Actions to take:
1. In the article on Mozambique's secret debt, when was the FBI in Maputo?
2. Retype the article on Mozambique's secret debt from "Bondholders maintain hard" up to and including "other private creditors.".

Quoted text:
* START *

The U.S. Justice Department and Federal Bureau of Investigation are investigating the role of three banks in the $2 bn Mozambique secret debt, the Wall Street Journal reported (WSJ 6 Nov). They are the Swiss bank, Credit Suisse, and the Russian Bank, VTB, which together organised the syndicated loans and bonds, the French Bank BNP Paribas, which was involved in the loan syndication. The FBI is looking at whether the banks facilitated improper payments to senior Mozambican officials, and the Justice Department is also examining whether the banks helped Mozambican officials borrow more debt than the country’s economy could reasonably repay, the WSJ said. The investigation has been going on for more than a year, and the FBI was in Maputo in June 2016.

Authorities in the US, UK and Switzerland are also investigating possible security law violations and possible money laundering.

The WSJ reports: “Credit Suisse became involved in the deals in 2012, when the lender began discussions with defense contractor Iskandar Safa, who negotiated a deal to supply Mozambique with military and surveillance equipment through his company Privinvest Group. Mr. Safa asked Credit Suisse to help Mozambique borrow money to pay for the contracts.”

“From 2013 to 2014, the Swiss bank, VTB and BNP raised $2 billion in bonds and loans for companies owned by Mozambique’s Defense Ministry, which contracted to buy equipment and services from Privinvest. About $1.2 billion of the debt wasn’t publicly disclosed and, in an unusual twist, proceeds from the deals went straight from the banks to Privinvest rather than going first to the state-owned companies that borrowed the money.”

Credit Suisse under its new CEO Tidjane Thiam has been trying to rehabilitate its international image for more than a year and recently restructured the investment banking unit that handled the Mozambican deals. But so far CS has made no move to accept responsibility for its Mozambique fiasco.

Bondholders maintain hard line

Bondholders, with an increasing representation of vulture funds, continue to take a hard line. In a statement last week to Lusa (11 Nov), Thomas Laryea for the Global Group of Mozambique Bondholders said the group was ready for negotiations with the government. But he stressed that “the only basis for discussions” is that the bondholders are treated preferentially and separately from other private creditors.

Mozambique’s $2 bn private debt was originally a package to three state-owned private companies – $622 mn in secret syndicated loans in 2013 to ProIndicus, $535 in secret syndicated loans in 2014 to MAM, and an $850 mn Eurobond in 2013 to Ematum which was public. In early 2016, while the $1,157 syndicated loans were still secret, the government agreed to nationalize the  Ematum loan by issuing $726 mn in government bonds, to be repaid as a single payment in 2023, with annual interest payment of $78 mn (a very high 10.7% interest rate for government US dollar bonds). No interest payments have been made, however.

The bondholders maintain that all of the original loans were illegal and improper, but that by nationalizing the Ematum bond, the government made legal the initial illegal and improper bonds. Therefore, they say, bondholders should be paid but not the syndicated loan holders. And they will not talk of government as part of any negotiation that involves the holders of the illegal syndicated loans.

* END *

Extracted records
* START *

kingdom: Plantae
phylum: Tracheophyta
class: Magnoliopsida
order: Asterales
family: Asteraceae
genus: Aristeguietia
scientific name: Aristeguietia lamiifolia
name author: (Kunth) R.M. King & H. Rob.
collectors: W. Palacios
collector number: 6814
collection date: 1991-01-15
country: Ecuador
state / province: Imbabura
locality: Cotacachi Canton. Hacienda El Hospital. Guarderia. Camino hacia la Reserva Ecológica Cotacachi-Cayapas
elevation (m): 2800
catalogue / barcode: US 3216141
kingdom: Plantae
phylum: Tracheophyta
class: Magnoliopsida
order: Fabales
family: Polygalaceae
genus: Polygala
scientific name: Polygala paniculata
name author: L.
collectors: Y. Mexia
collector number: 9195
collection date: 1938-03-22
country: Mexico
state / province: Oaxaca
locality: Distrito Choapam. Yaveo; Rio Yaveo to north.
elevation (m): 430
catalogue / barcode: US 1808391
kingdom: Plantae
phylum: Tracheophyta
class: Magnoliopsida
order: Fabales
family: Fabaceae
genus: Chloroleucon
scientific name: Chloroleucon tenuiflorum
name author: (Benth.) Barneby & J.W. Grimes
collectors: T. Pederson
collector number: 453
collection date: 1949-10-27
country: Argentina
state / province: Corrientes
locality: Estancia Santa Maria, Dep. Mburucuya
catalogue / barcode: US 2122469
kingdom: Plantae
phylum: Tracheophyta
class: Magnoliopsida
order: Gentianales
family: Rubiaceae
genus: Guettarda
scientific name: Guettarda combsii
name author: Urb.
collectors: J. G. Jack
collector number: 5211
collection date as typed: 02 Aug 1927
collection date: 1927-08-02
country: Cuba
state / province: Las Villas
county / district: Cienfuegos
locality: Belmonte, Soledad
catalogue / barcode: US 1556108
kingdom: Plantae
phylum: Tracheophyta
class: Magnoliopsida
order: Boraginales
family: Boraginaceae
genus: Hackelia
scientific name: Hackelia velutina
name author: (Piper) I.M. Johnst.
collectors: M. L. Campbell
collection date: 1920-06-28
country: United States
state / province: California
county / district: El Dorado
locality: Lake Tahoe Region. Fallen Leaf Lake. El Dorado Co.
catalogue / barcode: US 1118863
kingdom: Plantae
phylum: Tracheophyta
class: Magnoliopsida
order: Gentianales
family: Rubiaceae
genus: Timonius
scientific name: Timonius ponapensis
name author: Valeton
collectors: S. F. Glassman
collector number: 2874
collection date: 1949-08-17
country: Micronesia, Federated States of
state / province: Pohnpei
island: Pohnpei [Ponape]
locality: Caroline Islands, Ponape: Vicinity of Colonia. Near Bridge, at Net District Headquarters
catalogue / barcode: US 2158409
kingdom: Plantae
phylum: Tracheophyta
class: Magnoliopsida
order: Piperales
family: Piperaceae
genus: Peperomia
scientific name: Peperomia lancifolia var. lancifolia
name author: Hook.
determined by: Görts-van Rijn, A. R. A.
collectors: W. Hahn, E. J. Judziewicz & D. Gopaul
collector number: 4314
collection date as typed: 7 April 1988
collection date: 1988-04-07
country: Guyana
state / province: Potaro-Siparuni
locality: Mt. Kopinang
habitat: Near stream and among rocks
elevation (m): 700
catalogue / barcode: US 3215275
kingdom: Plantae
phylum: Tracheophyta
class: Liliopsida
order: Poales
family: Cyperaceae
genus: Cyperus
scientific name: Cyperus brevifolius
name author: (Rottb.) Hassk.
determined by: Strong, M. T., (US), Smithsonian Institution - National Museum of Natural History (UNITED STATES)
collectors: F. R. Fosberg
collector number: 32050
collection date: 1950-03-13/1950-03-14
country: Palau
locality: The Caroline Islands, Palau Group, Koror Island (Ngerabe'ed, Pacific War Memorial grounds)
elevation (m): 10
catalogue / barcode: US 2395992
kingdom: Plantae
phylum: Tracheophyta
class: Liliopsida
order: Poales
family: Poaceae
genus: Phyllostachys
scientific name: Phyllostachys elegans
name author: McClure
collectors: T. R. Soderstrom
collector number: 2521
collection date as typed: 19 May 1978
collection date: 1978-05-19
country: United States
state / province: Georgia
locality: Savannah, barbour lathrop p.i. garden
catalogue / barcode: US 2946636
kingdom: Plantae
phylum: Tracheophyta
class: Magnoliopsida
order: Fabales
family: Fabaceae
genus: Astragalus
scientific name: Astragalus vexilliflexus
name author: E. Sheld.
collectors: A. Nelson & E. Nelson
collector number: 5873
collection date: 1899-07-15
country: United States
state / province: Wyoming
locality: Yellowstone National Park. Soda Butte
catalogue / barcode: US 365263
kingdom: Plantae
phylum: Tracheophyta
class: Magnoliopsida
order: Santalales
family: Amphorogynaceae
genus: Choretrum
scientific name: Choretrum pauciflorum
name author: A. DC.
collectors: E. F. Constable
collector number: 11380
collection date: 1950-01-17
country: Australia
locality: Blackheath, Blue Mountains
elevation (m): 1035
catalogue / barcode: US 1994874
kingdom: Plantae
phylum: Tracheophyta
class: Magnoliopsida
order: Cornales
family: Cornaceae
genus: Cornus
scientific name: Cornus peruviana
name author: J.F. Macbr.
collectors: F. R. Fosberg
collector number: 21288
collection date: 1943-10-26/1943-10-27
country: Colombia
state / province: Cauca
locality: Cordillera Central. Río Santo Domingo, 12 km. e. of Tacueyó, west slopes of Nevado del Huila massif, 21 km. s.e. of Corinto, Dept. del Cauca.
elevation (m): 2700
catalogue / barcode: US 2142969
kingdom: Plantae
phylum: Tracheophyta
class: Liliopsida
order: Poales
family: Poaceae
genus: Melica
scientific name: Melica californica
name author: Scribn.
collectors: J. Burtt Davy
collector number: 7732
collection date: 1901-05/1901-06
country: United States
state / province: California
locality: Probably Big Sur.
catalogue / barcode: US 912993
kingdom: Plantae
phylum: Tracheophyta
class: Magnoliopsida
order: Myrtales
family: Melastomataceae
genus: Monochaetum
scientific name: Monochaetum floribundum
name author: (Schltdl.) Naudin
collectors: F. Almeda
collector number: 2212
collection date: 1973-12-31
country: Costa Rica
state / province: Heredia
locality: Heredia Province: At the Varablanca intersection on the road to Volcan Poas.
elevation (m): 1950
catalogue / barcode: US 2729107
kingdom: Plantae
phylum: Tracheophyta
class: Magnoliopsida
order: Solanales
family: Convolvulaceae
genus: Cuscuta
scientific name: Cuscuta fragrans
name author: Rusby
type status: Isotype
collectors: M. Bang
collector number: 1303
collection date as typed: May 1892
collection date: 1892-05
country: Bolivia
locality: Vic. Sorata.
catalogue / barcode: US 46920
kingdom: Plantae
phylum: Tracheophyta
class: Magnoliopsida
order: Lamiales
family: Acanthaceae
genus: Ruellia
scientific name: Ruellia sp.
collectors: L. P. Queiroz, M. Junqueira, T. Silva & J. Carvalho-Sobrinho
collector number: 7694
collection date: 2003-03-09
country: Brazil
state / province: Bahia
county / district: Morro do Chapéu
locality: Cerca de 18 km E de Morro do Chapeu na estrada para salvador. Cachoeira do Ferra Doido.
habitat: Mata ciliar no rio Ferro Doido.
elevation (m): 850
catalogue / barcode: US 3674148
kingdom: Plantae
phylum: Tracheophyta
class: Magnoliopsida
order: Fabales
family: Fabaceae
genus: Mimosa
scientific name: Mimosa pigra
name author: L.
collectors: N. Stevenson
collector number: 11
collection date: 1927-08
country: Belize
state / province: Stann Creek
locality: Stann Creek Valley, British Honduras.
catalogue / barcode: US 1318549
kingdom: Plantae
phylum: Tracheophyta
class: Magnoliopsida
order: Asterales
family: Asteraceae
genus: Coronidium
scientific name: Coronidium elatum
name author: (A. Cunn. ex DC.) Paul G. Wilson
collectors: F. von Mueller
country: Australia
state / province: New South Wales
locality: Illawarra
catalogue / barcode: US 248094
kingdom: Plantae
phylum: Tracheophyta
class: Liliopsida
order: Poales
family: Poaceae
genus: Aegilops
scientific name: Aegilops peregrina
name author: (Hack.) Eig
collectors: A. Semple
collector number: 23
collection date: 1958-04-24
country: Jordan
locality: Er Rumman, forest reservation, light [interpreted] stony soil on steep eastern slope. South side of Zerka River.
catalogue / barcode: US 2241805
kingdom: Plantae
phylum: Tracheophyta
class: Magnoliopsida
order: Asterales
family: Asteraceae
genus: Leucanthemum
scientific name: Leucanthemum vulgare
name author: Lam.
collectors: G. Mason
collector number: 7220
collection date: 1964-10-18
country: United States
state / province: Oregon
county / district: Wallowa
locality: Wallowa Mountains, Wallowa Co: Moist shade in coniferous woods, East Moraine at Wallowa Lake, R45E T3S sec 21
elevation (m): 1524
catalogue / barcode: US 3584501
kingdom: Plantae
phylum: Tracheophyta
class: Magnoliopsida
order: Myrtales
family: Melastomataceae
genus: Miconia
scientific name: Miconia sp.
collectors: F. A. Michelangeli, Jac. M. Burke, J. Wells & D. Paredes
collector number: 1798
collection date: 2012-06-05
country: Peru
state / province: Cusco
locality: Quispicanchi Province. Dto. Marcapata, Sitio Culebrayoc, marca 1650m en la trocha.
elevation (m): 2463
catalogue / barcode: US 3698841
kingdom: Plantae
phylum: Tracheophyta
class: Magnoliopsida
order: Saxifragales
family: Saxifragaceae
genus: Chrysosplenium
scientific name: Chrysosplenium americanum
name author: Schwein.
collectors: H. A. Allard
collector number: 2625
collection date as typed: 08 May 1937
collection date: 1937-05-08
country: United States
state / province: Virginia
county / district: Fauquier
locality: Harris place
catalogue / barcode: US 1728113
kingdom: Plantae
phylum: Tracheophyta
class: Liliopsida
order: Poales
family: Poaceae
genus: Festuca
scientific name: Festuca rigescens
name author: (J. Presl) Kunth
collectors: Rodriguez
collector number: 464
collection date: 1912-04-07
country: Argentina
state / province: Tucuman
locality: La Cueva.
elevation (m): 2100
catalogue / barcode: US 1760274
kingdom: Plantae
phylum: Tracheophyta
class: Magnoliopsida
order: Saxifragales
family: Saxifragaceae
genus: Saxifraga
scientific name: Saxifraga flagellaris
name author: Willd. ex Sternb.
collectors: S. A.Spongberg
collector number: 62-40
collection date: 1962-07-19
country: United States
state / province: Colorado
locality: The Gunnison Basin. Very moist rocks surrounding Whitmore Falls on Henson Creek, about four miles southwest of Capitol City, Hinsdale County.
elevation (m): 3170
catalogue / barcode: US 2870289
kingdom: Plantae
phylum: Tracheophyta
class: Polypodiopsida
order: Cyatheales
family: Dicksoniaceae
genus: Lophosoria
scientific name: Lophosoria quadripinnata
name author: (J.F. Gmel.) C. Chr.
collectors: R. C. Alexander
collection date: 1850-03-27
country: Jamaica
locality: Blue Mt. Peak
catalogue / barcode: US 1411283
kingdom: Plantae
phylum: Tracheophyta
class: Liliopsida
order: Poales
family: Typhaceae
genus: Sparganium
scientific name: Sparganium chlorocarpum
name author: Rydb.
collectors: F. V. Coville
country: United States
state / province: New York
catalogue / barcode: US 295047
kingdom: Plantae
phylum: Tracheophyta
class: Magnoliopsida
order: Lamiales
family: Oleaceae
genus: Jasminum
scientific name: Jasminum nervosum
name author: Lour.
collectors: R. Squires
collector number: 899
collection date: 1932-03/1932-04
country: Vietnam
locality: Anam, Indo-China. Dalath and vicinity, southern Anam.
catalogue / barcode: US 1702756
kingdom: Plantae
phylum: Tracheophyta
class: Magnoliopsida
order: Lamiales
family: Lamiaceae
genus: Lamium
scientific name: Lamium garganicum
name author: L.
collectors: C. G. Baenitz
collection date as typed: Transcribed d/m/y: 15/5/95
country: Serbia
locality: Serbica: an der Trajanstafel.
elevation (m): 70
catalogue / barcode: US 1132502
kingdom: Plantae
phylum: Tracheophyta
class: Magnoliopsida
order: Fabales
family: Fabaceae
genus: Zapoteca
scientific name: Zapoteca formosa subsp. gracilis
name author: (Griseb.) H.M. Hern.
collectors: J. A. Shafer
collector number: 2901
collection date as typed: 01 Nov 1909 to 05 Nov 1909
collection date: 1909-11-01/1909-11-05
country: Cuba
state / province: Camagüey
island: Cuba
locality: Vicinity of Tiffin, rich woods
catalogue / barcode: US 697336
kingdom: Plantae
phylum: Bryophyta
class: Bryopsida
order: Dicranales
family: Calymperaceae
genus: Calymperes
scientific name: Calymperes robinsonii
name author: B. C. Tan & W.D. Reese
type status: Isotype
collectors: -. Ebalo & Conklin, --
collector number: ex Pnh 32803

* END *

Replies:
1. June 2016

2.
Bondholders maintain hard line

Bondholders, with an increasing representation of vulture funds, continue to take a hard line. In a statement last week to Lusa (11 Nov), Thomas Laryea for the Global Group of Mozambique Bondholders said the group was ready for negotiations with the government. But he stressed that “the only basis for discussions” is that the bondholders are treated preferentially and separately from other private creditors.